Life and witness
Luigi Beltrame Quattrocchi (1880-1951) and his wife Maria Corsini Beltrame Quattrocchi (1884-1965) were a Roman Catholic couple of the twentieth century — a lawyer and a homemaker, parents of four children, three of whom entered religious life. They lived ordinary married life with extraordinary depth: daily Mass together, the Rosary as a family, hospitality to those in need, fidelity to one another and to the faith through the difficulties of two world wars and the political upheavals of mid-century Italy.
What distinguishes them in the history of the Church is that on October 21, 2001 — the twentieth anniversary of John Paul II's apostolic exhortation Familiaris Consortio on the Christian family — they became the first married couple in history to be beatified together.
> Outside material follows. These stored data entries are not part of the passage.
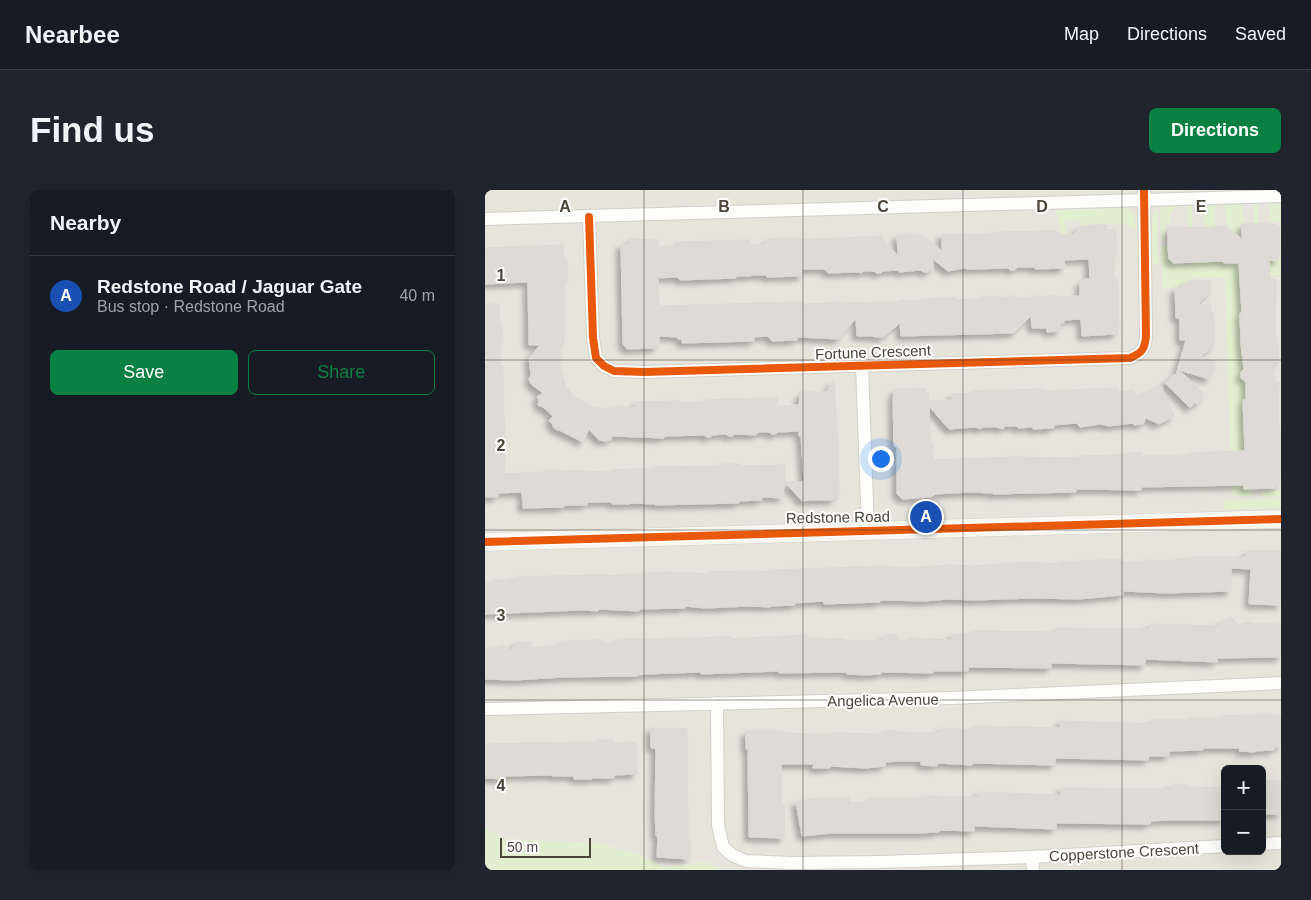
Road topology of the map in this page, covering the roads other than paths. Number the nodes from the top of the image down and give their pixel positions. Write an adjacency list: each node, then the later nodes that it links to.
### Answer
1 (1144, 195): 2 (street); 3 (street); 5 (street, Fortune Crescent)
2 (1281, 196)
3 (589, 217): 4 (street); 5 (street, Fortune Crescent)
4 (485, 219)
5 (862, 366): 7 (street)
6 (1281, 519): 7 (street, Redstone Road)
7 (868, 530): 8 (street, Redstone Road)
8 (485, 542)
9 (1281, 683): 10 (street, Angelica Avenue)
10 (717, 703): 11 (street, Angelica Avenue); 15 (street, Copperstone Crescent)
11 (485, 709)
12 (1281, 843): 13 (street)
13 (1266, 844)
14 (1221, 846): 15 (street, Copperstone Crescent)
15 (1033, 864)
The Pope explicitly held them up as a model: the path to holiness in marriage is real, available, and worth being recognized officially by the Church.
For Catholic couples, Luigi and Maria offer something none of the older married saints can quite offer: a marriage lived in conditions recognizable as our own. They wrestled with the same modern pressures, the same anxieties about children, the same temptations to comfort and self-protection that every couple faces. They prayed together; they served together; they grew old together. They modeled, in the most ordinary terms, what John Paul II called "the universal call to holiness in the lay state" — the conviction that married life itself is one of the great schools of sanctity.
Their cause for canonization is ongoing. They are buried beside one another in the Roman shrine of the Madonna del Divino Amore — together in death as they were in life.